── Entries provided

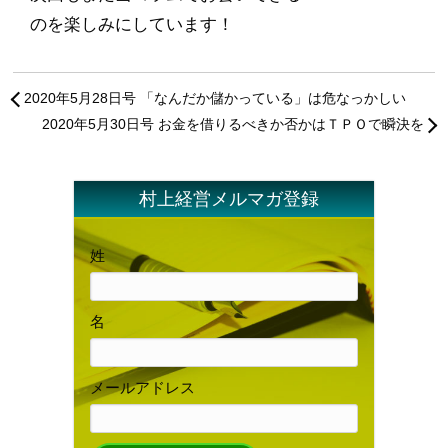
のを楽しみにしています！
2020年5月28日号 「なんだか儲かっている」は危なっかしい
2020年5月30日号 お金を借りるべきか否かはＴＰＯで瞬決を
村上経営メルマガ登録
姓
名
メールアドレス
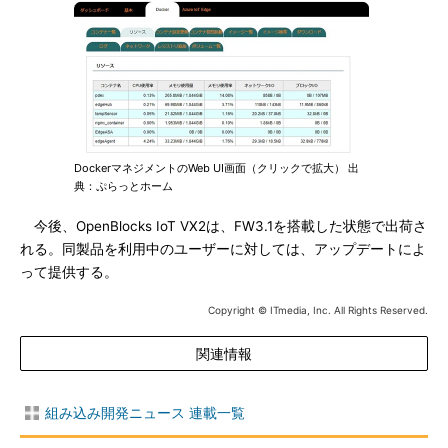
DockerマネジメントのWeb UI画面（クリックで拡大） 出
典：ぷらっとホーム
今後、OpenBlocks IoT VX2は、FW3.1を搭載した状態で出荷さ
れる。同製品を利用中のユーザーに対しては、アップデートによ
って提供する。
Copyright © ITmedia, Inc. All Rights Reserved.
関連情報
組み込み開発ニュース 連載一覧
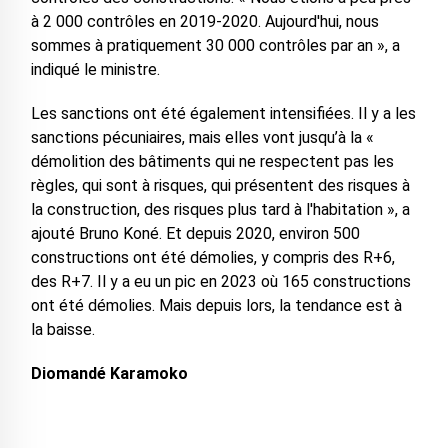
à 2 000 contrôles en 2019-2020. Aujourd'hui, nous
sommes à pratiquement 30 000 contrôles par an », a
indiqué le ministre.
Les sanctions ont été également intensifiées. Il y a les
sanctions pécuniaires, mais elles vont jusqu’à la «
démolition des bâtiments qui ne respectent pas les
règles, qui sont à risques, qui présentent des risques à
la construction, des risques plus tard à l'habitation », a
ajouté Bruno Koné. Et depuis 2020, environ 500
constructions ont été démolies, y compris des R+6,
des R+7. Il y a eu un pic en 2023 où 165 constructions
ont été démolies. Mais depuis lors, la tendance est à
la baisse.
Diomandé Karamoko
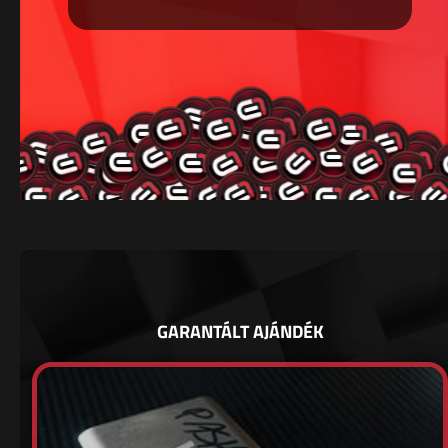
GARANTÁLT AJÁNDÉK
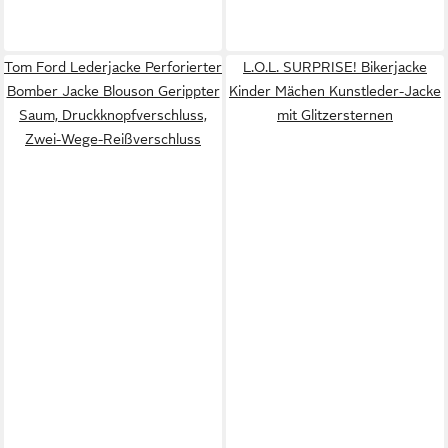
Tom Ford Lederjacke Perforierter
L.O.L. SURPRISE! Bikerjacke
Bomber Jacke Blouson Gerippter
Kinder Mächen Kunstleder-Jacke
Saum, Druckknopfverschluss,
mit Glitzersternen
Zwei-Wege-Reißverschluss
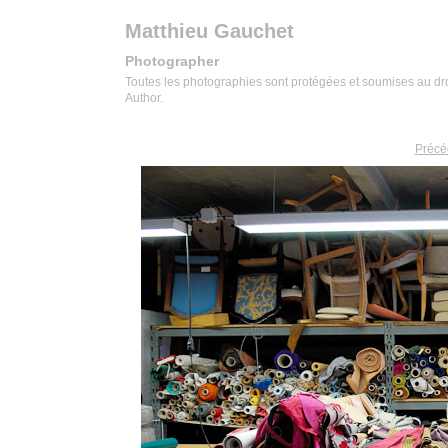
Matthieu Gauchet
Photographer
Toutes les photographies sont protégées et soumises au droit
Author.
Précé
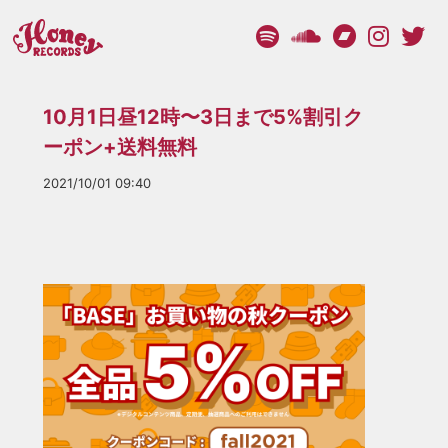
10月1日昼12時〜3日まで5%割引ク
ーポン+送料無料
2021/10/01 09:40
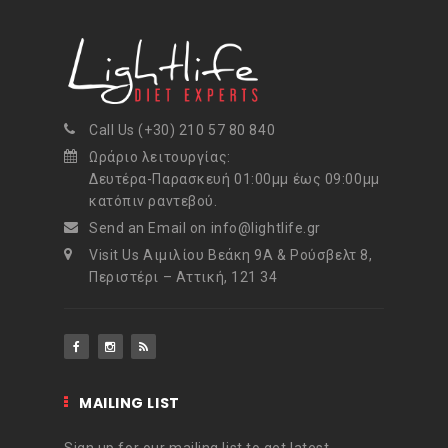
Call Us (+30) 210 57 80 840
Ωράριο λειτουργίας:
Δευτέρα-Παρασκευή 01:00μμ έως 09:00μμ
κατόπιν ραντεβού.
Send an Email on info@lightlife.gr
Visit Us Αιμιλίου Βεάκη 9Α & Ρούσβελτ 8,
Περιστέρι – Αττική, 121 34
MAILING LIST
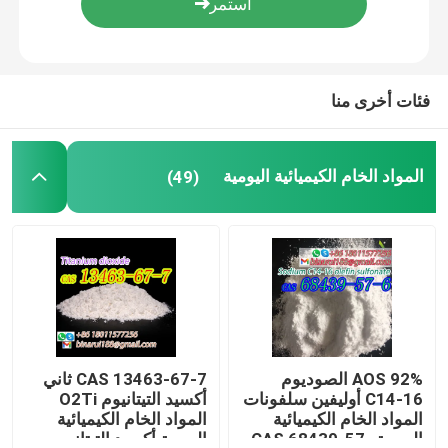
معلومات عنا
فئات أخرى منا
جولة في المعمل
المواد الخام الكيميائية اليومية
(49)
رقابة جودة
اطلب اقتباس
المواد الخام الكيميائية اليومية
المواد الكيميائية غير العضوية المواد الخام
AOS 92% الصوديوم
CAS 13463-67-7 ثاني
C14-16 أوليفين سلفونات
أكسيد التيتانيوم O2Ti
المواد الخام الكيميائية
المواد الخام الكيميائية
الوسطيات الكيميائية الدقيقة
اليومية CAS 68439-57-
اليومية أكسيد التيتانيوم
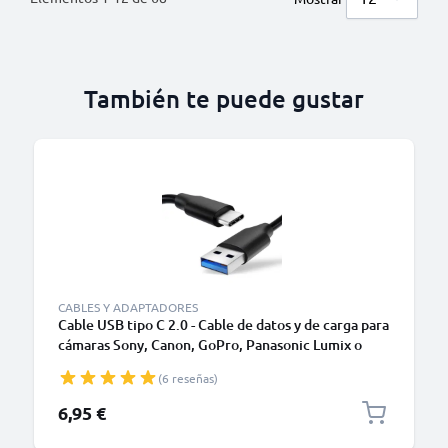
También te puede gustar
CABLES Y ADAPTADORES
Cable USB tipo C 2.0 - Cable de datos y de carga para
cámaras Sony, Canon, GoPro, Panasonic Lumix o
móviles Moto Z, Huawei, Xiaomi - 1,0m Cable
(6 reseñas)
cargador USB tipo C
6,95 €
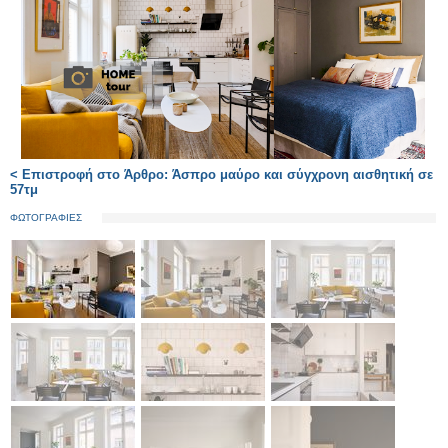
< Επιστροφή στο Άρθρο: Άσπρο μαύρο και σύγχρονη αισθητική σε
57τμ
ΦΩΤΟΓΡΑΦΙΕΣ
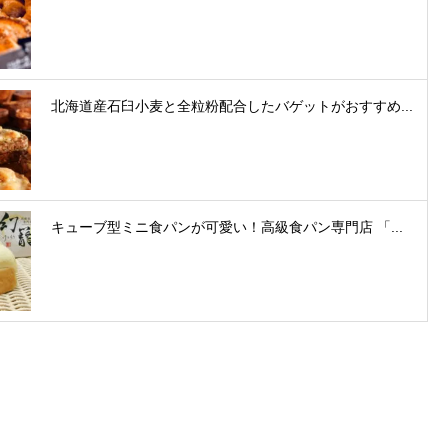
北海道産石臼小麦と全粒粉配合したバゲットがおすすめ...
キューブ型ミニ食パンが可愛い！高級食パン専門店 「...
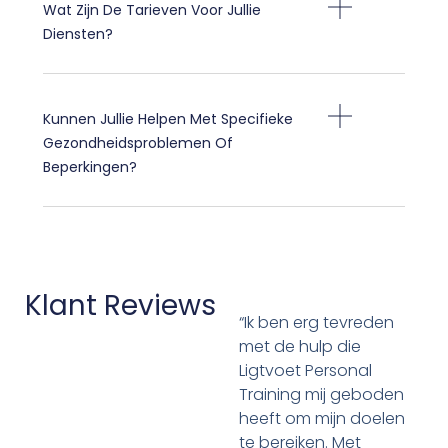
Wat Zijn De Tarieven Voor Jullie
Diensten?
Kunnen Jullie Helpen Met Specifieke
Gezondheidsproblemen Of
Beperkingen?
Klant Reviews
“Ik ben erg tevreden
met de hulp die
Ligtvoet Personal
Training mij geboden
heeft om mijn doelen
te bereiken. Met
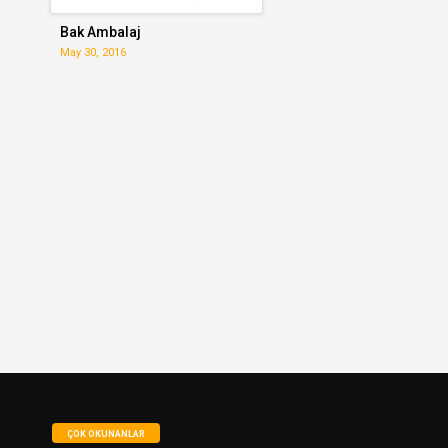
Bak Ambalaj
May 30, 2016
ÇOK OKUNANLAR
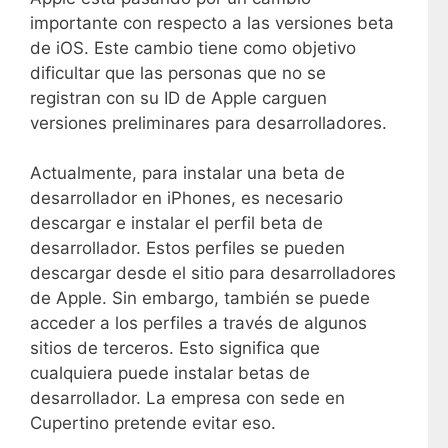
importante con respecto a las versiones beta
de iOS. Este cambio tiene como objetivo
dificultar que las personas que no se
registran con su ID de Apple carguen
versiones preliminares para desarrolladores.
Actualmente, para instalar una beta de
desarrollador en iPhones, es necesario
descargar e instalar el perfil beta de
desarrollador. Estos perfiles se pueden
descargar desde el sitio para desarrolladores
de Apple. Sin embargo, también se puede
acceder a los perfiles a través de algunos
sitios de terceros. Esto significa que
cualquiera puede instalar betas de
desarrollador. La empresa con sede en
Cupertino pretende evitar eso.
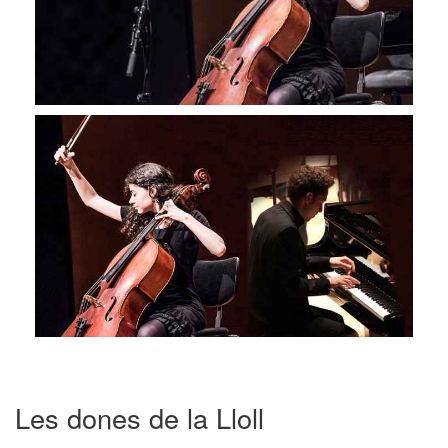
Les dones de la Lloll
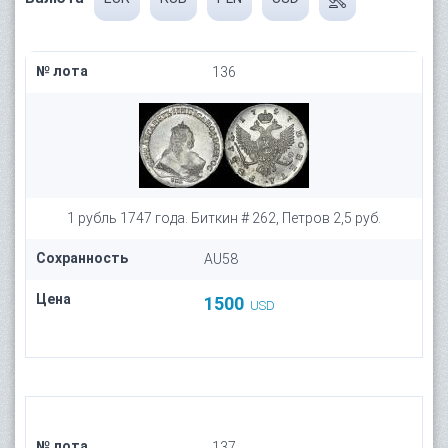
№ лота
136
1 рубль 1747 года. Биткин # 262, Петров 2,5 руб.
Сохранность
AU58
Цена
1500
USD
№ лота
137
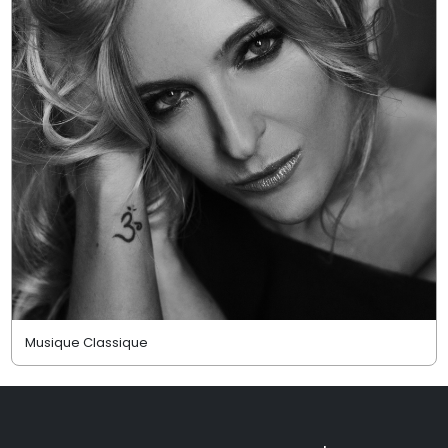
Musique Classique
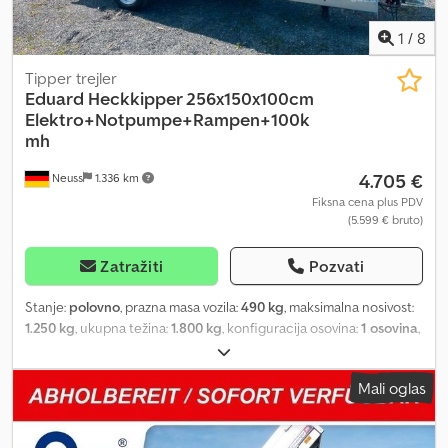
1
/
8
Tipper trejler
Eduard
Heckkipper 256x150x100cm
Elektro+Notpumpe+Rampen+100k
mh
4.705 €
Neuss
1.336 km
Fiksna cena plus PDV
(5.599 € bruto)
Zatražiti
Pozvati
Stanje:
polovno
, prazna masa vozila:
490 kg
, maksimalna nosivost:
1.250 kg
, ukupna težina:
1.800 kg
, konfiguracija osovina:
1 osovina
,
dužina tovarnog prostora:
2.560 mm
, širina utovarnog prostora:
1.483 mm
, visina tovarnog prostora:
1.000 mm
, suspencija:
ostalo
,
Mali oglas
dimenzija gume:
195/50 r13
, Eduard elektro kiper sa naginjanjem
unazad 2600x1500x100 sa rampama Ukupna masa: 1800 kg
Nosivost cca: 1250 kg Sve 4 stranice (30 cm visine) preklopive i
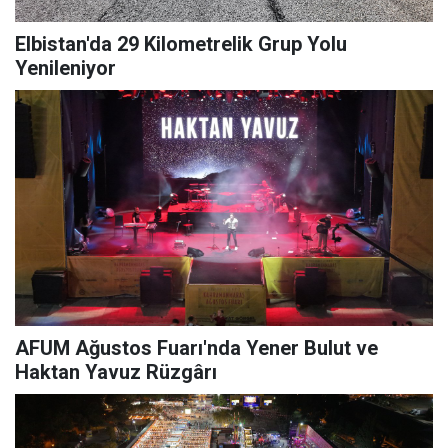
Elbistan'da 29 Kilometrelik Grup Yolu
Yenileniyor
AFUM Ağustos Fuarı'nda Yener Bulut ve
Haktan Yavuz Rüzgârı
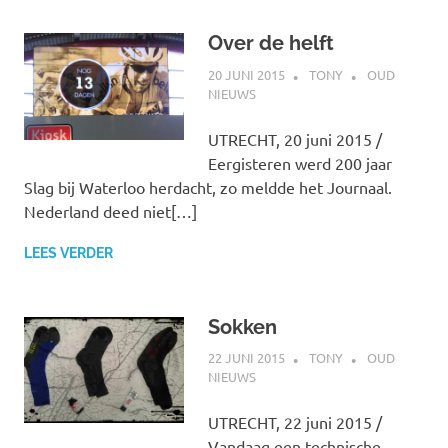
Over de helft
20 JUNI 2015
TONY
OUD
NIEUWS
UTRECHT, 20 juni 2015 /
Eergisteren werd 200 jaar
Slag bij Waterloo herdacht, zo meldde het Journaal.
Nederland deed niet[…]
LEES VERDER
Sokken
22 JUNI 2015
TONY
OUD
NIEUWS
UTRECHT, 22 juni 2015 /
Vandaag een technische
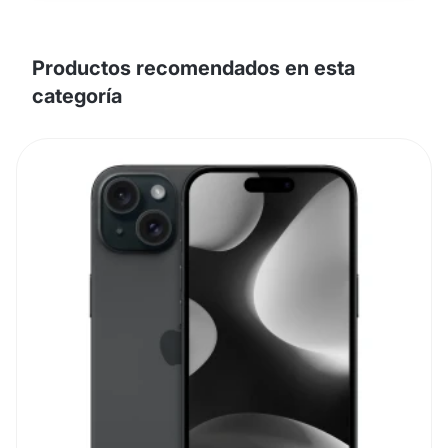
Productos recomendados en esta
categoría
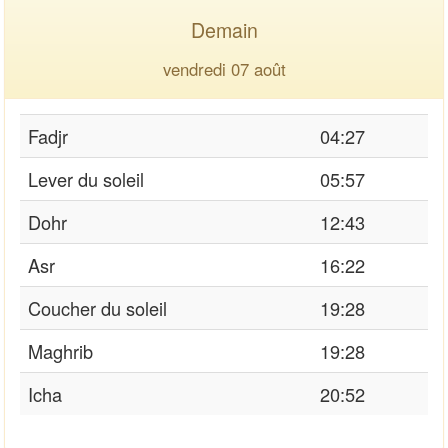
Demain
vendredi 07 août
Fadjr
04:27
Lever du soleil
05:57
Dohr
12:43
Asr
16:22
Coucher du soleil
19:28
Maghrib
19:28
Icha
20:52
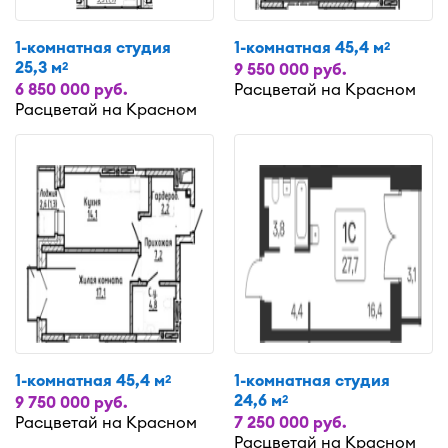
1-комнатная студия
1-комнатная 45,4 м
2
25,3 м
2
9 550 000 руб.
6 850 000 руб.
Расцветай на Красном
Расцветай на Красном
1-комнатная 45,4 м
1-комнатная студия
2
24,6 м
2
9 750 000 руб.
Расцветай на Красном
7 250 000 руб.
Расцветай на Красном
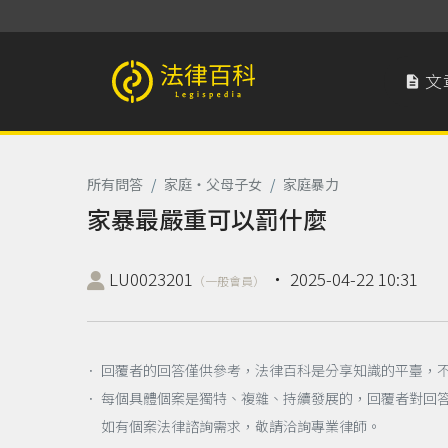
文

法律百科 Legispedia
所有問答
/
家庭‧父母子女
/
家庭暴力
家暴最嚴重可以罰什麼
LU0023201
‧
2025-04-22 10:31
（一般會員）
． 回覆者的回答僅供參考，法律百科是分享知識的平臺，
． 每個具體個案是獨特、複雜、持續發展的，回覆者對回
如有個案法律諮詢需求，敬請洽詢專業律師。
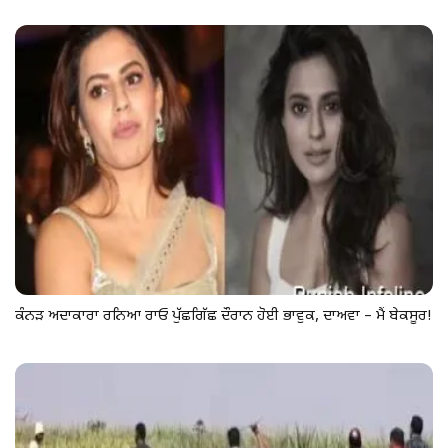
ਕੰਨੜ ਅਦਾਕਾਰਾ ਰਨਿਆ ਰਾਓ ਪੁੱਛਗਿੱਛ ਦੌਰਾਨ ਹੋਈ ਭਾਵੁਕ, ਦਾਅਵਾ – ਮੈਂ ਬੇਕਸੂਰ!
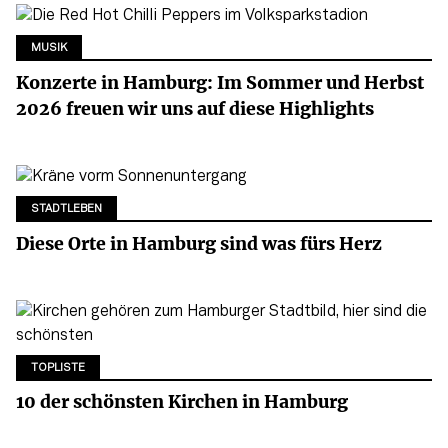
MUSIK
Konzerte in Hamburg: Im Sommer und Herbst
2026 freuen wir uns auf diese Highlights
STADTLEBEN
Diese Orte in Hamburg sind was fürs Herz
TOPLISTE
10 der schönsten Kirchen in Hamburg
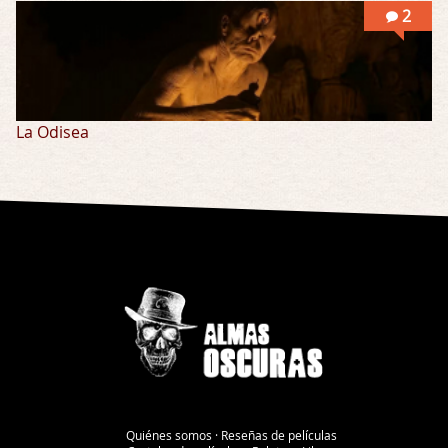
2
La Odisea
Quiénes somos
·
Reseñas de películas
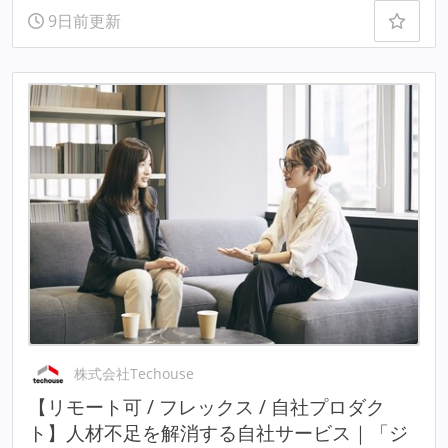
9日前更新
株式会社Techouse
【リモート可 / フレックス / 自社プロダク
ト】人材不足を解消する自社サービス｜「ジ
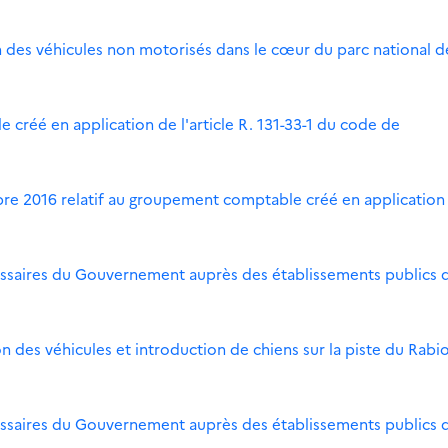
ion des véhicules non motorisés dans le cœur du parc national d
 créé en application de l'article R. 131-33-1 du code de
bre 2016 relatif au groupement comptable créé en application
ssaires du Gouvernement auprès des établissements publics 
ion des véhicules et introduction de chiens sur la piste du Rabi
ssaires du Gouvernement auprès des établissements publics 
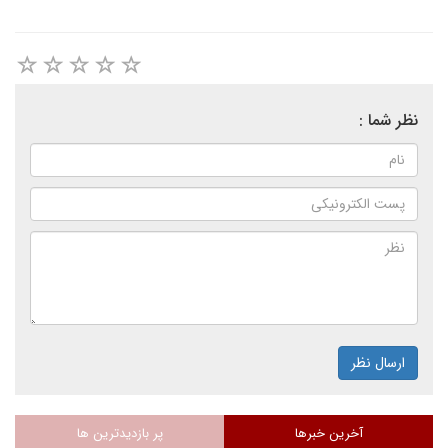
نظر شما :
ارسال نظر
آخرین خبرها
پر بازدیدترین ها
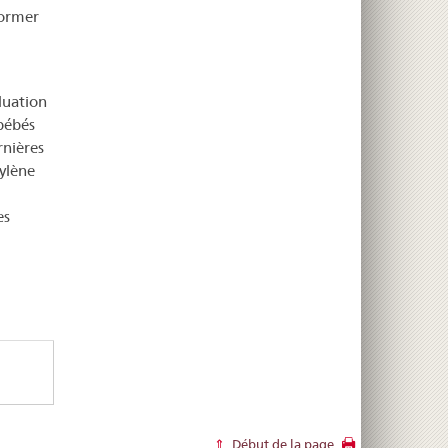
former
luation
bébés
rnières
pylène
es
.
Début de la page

────

Using the records above, set down exactly the lines from the one with "de iOS. Este cambio tiene como objetivo" through the one with "de Apple. Sin embargo, también se puede", inclusive, and nothing more.

§ **Your solution**:
de iOS. Este cambio tiene como objetivo
dificultar que las personas que no se
registran con su ID de Apple carguen
versiones preliminares para desarrolladores.
Actualmente, para instalar una beta de
desarrollador en iPhones, es necesario
descargar e instalar el perfil beta de
desarrollador. Estos perfiles se pueden
descargar desde el sitio para desarrolladores
de Apple. Sin embargo, también se puede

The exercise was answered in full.